Unfortunately, these kids pass the state tests without trouble, don’t need help with the curriculum, and appear to be doing well, and so their true level of ability flies under the radar of even the best teachers. And there are a lot more of them than we realize.

The EAP and AAP programs do a great job serving some these kids, however these programs serve less than 3% of our population, and only in grades 2-8. Another less than 1% of hicap kids grades K-8 are served in the classroom through differentiation, which so far has not been nearly as effective as we had hoped in providing actual challenge for these identified kids. But even more troubling is the 10% or more of our population that are not explicitly classified as hicap, who are equally at risk of failing to develop grit, perseverance, and growth mindset.
These kids exist in every ethnic group, in every economic class, in every corner of our district, but they become harder and harder to find and support the older they get.

Our society continues to believe that kids who are smart have the least to worry about. We tell ourselves, “They’ll be fine. They will be successful no matter what.”  We worry about the struggling kids, the achievement gap – and this is a valid concern, for sure. But ironically those academically struggling kids will learn grit, perseverance, and growth mindset over their school career far better than the kids who start school with the most innate ability. The good news is that this is in our power to change – as long as we take the time to build and sustain programs that challenge each child at their true level of learning, from elementary school, through middle school, and beyond.

The Middle School Grade Reconfiguration taskforce is considering removing dedicated Challenge classes that provide greater depth, complexity, and especially faster pace in our middle schools and institutionalizing broad scale differentiation. This is particularly surprising, given that both parents, teachers, and administration agree that it has been a very hard road to implement differentiation for just a few dozen hicap students who were placed in regular classrooms last year, even when focusing training at that small group of teachers.

Attempting to replace the Challenge Program with a wide scale differentiation approach in our middle schools seems like a very risky plan with no built-in accountability. We do not believe it is possible to differentiate to the extreme level needed for these kids to actually develop grit, perseverance, and a growth mindset. Sadly, the kids who have the most to lose are the bright ones who will continue to fly under radar, who will not naturally reach out of their comfort zone to challenge themselves, and who will continue to pass the state tests – right up until they finally confront a genuine challenge and then risk slipping into a downward spiral of underachievement. We all know a kid in our lives who fits that story.

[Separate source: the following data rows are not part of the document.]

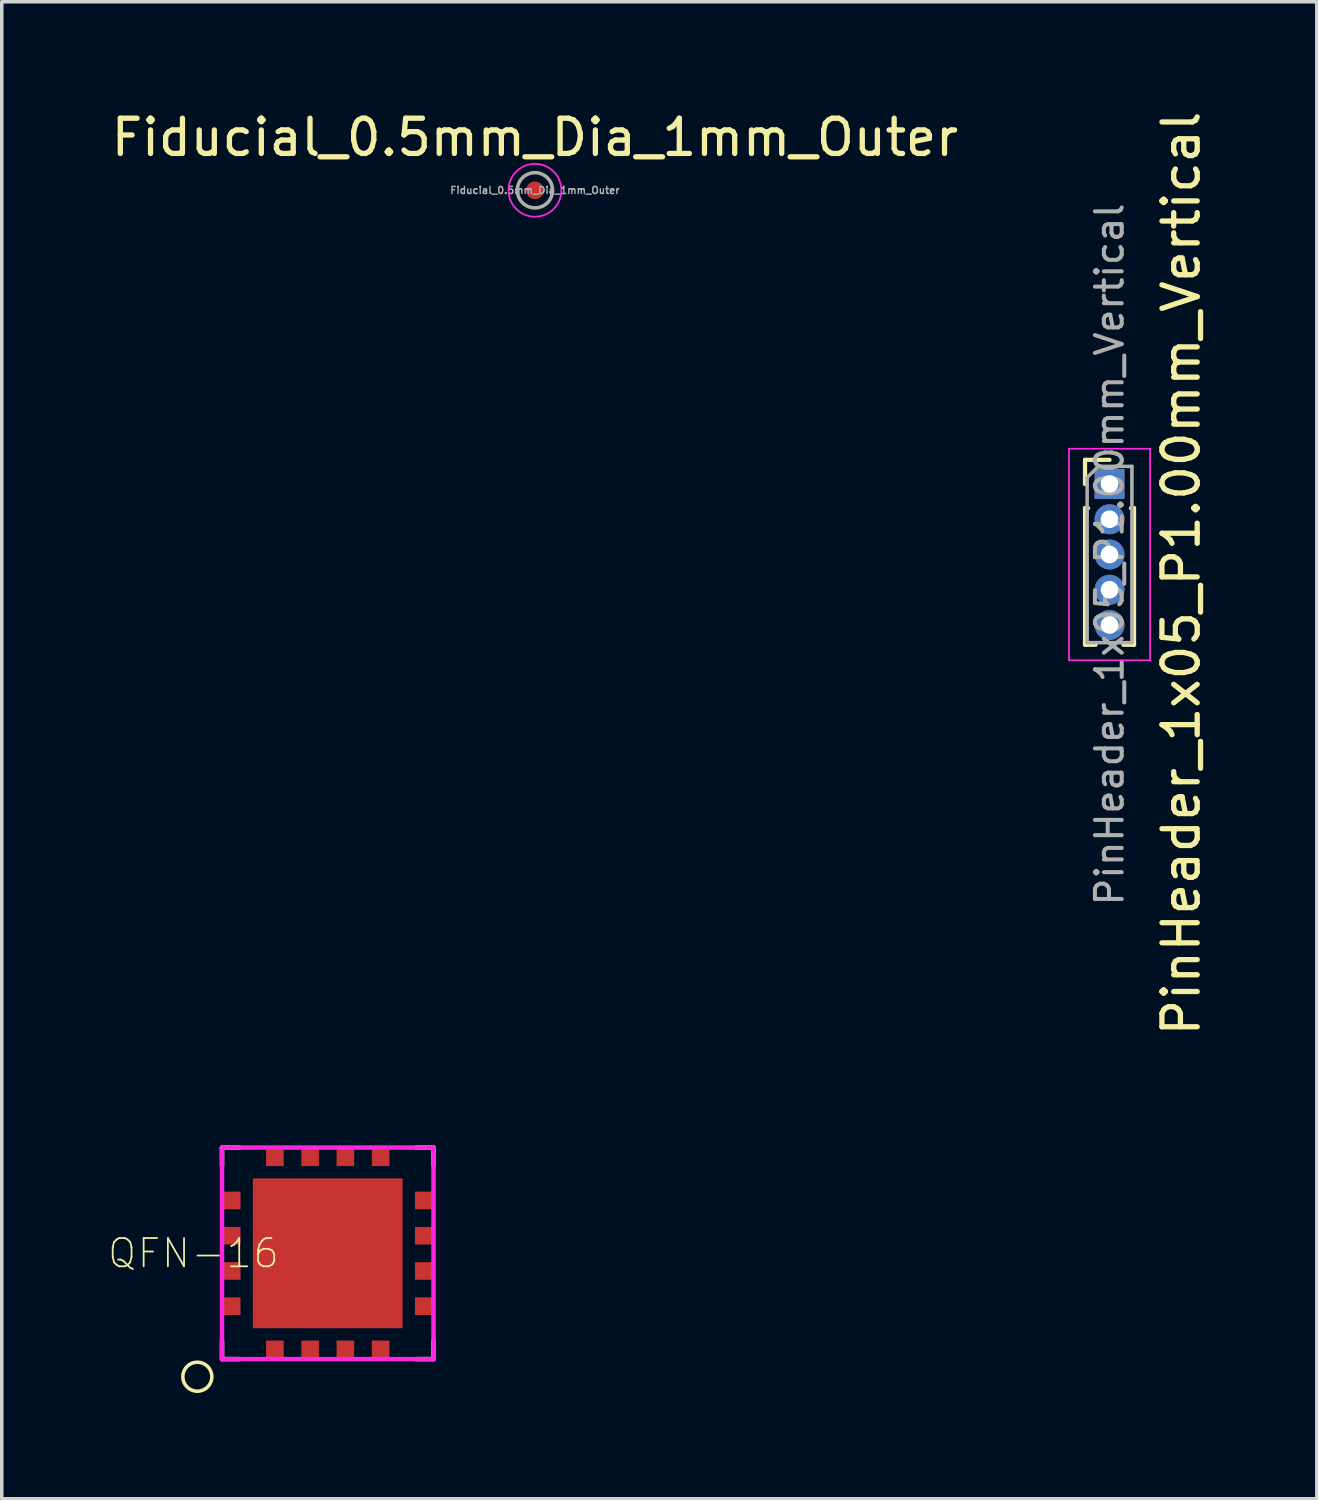
<source format=kicad_pcb>
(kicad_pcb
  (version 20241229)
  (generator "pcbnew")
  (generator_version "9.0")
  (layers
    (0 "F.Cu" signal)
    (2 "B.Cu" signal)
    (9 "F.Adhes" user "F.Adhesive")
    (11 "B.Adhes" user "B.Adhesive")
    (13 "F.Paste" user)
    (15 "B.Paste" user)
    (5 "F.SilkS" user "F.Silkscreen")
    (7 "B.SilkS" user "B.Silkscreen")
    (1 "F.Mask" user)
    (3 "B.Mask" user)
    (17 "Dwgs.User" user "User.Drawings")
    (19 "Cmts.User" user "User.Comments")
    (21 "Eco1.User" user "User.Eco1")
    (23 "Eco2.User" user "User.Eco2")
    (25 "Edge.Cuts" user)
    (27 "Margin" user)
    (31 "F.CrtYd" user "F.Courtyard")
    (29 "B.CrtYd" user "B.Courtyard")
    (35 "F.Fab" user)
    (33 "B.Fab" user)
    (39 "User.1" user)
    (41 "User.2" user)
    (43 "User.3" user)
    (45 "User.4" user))
  (footprint "Fiducial_0.5mm_Dia_1mm_Outer"
    (layer "F.Cu")
    (at 12.125 2.348)
    (property "Reference" "Fiducial_0.5mm_Dia_1mm_Outer" (at 0 -1.5 0) (layer "F.SilkS") (effects (font (size 1 1) (thickness 0.15))))
    (attr exclude_from_pos_files exclude_from_bom)
    (fp_circle (center 0 0) (end 0.75 0) (stroke (width 0.05) (type solid)) (fill no) (layer "F.CrtYd"))
    (fp_circle (center 0 0) (end 0.5 0) (stroke (width 0.1) (type solid)) (fill no) (layer "F.Fab"))
    (fp_text user "${REFERENCE}" (at 0 0 0) (layer "F.Fab") (effects (font (size 0.2 0.2) (thickness 0.04))))
    (pad "~" smd circle (at 0 0) (size 0.5 0.5) (layers "F.Cu" "F.Mask")))
  (footprint "QFN-16"
    (layer "F.Cu")
    (at 6.248 32.504)
    (property "Reference" "QFN-16" (at -3.81 0 0) (layer "F.SilkS") (effects (font (size 0.802 0.802) (thickness 0.05))))
    (attr smd)
    (fp_line (start -3 -3) (end -3 -2.5) (stroke (width 0.127) (type solid)) (layer "F.SilkS"))
    (fp_line (start -3 2.5) (end -3 3) (stroke (width 0.127) (type solid)) (layer "F.SilkS"))
    (fp_line (start -3 3) (end -2.5 3) (stroke (width 0.127) (type solid)) (layer "F.SilkS"))
    (fp_line (start -2.5 -3) (end -3 -3) (stroke (width 0.127) (type solid)) (layer "F.SilkS"))
    (fp_line (start 2.5 -3) (end 3 -3) (stroke (width 0.127) (type solid)) (layer "F.SilkS"))
    (fp_line (start 2.5 3) (end 3 3) (stroke (width 0.127) (type solid)) (layer "F.SilkS"))
    (fp_line (start 3 -3) (end 3 -2.5) (stroke (width 0.127) (type solid)) (layer "F.SilkS"))
    (fp_line (start 3 3) (end 3 2.5) (stroke (width 0.127) (type solid)) (layer "F.SilkS"))
    (fp_circle (center -3.7 3.5) (end -3.288 3.5) (stroke (width 0.1) (type solid)) (fill no) (layer "F.SilkS"))
    (fp_line (start -3 -3) (end 3 -3) (stroke (width 0.127) (type solid)) (layer "F.CrtYd"))
    (fp_line (start -3 3) (end -3 -3) (stroke (width 0.127) (type solid)) (layer "F.CrtYd"))
    (fp_line (start 3 -3) (end 3 3) (stroke (width 0.127) (type solid)) (layer "F.CrtYd"))
    (fp_line (start 3 3) (end -3 3) (stroke (width 0.127) (type solid)) (layer "F.CrtYd"))
    (pad "1" smd rect (at -1.5 2.75) (size 0.5 0.55) (layers "F.Cu" "F.Mask" "F.Paste"))
    (pad "2" smd rect (at -0.5 2.75) (size 0.5 0.55) (layers "F.Cu" "F.Mask" "F.Paste"))
    (pad "3" smd rect (at 0.5 2.75) (size 0.5 0.55) (layers "F.Cu" "F.Mask" "F.Paste"))
    (pad "4" smd rect (at 1.5 2.75) (size 0.5 0.55) (layers "F.Cu" "F.Mask" "F.Paste"))
    (pad "5" smd rect (at 2.75 1.5 90) (size 0.5 0.55) (layers "F.Cu" "F.Mask" "F.Paste"))
    (pad "6" smd rect (at 2.75 0.5 90) (size 0.5 0.55) (layers "F.Cu" "F.Mask" "F.Paste"))
    (pad "7" smd rect (at 2.75 -0.5 90) (size 0.5 0.55) (layers "F.Cu" "F.Mask" "F.Paste"))
    (pad "8" smd rect (at 2.75 -1.5 90) (size 0.5 0.55) (layers "F.Cu" "F.Mask" "F.Paste"))
    (pad "9" smd rect (at 1.5 -2.75 180) (size 0.5 0.55) (layers "F.Cu" "F.Mask" "F.Paste"))
    (pad "10" smd rect (at 0.5 -2.75 180) (size 0.5 0.55) (layers "F.Cu" "F.Mask" "F.Paste"))
    (pad "11" smd rect (at -0.5 -2.75 180) (size 0.5 0.55) (layers "F.Cu" "F.Mask" "F.Paste"))
    (pad "12" smd rect (at -1.5 -2.75 180) (size 0.5 0.55) (layers "F.Cu" "F.Mask" "F.Paste"))
    (pad "13" smd rect (at -2.75 -1.5 270) (size 0.5 0.55) (layers "F.Cu" "F.Mask" "F.Paste"))
    (pad "14" smd rect (at -2.75 -0.5 270) (size 0.5 0.55) (layers "F.Cu" "F.Mask" "F.Paste"))
    (pad "15" smd rect (at -2.75 0.5 270) (size 0.5 0.55) (layers "F.Cu" "F.Mask" "F.Paste"))
    (pad "16" smd rect (at -2.75 1.5 270) (size 0.5 0.55) (layers "F.Cu" "F.Mask" "F.Paste"))
    (pad "P1" smd rect (at 0 0) (size 4.25 4.25) (layers "F.Cu" "F.Mask" "F.Paste")))
  (footprint "PinHeader_1x05_P1.00mm_Vertical"
    (layer "F.Cu")
    (at 28.425 10.68)
    (property "Reference" "PinHeader_1x05_P1.00mm_Vertical" (at 2.032 2.54 90) (layer "F.SilkS") (effects (font (size 1 1) (thickness 0.15))))
    (attr through_hole)
    (fp_line (start -0.695 -0.685) (end 0 -0.685) (stroke (width 0.12) (type solid)) (layer "F.SilkS"))
    (fp_line (start -0.695 0) (end -0.695 -0.685) (stroke (width 0.12) (type solid)) (layer "F.SilkS"))
    (fp_line (start -0.695 0.685) (end -0.695 4.56) (stroke (width 0.12) (type solid)) (layer "F.SilkS"))
    (fp_line (start -0.695 0.685) (end -0.608 0.685) (stroke (width 0.12) (type solid)) (layer "F.SilkS"))
    (fp_line (start -0.695 4.56) (end -0.394 4.56) (stroke (width 0.12) (type solid)) (layer "F.SilkS"))
    (fp_line (start 0.394 4.56) (end 0.695 4.56) (stroke (width 0.12) (type solid)) (layer "F.SilkS"))
    (fp_line (start 0.608 0.685) (end 0.695 0.685) (stroke (width 0.12) (type solid)) (layer "F.SilkS"))
    (fp_line (start 0.695 0.685) (end 0.695 4.56) (stroke (width 0.12) (type solid)) (layer "F.SilkS"))
    (fp_line (start -1.15 -1) (end -1.15 5) (stroke (width 0.05) (type solid)) (layer "F.CrtYd"))
    (fp_line (start -1.15 5) (end 1.15 5) (stroke (width 0.05) (type solid)) (layer "F.CrtYd"))
    (fp_line (start 1.15 -1) (end -1.15 -1) (stroke (width 0.05) (type solid)) (layer "F.CrtYd"))
    (fp_line (start 1.15 5) (end 1.15 -1) (stroke (width 0.05) (type solid)) (layer "F.CrtYd"))
    (fp_line (start -0.635 -0.182) (end -0.318 -0.5) (stroke (width 0.1) (type solid)) (layer "F.Fab"))
    (fp_line (start -0.635 4.5) (end -0.635 -0.182) (stroke (width 0.1) (type solid)) (layer "F.Fab"))
    (fp_line (start -0.318 -0.5) (end 0.635 -0.5) (stroke (width 0.1) (type solid)) (layer "F.Fab"))
    (fp_line (start 0.635 -0.5) (end 0.635 4.5) (stroke (width 0.1) (type solid)) (layer "F.Fab"))
    (fp_line (start 0.635 4.5) (end -0.635 4.5) (stroke (width 0.1) (type solid)) (layer "F.Fab"))
    (fp_text user "${REFERENCE}" (at 0 2 90) (layer "F.Fab") (effects (font (size 0.76 0.76) (thickness 0.114))))
    (pad "1" thru_hole rect (at 0 0) (size 0.85 0.85) (drill 0.5) (layers "*.Cu" "*.Mask"))
    (pad "2" thru_hole oval (at 0 1) (size 0.85 0.85) (drill 0.5) (layers "*.Cu" "*.Mask"))
    (pad "3" thru_hole oval (at 0 2) (size 0.85 0.85) (drill 0.5) (layers "*.Cu" "*.Mask"))
    (pad "4" thru_hole oval (at 0 3) (size 0.85 0.85) (drill 0.5) (layers "*.Cu" "*.Mask"))
    (pad "5" thru_hole oval (at 0 4) (size 0.85 0.85) (drill 0.5) (layers "*.Cu" "*.Mask")))
  (gr_rect
    (start -3 -3)
    (end 34.305 39.466)
    (stroke (width 0.1) (type default))
    (fill no)
    (layer "Edge.Cuts")))
</source>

We implore the elected members of our school board not to let this happen on your watch.  “Equity and challenge for all” needs to include our bright, high ability students as well.  If they are not challenged, really challenged, they will not develop the grit, perseverance, and growth mindset they need to succeed long term. 

Please note that we are not just advocating for the top 3%, but for a large percentage of kids who are the ones that have given NSD its reputation as a high-performing district. If we don't continue to challenge them, in an effort to bring up the struggling, we will see district performance as a whole suffer as our high-potential kids "check out."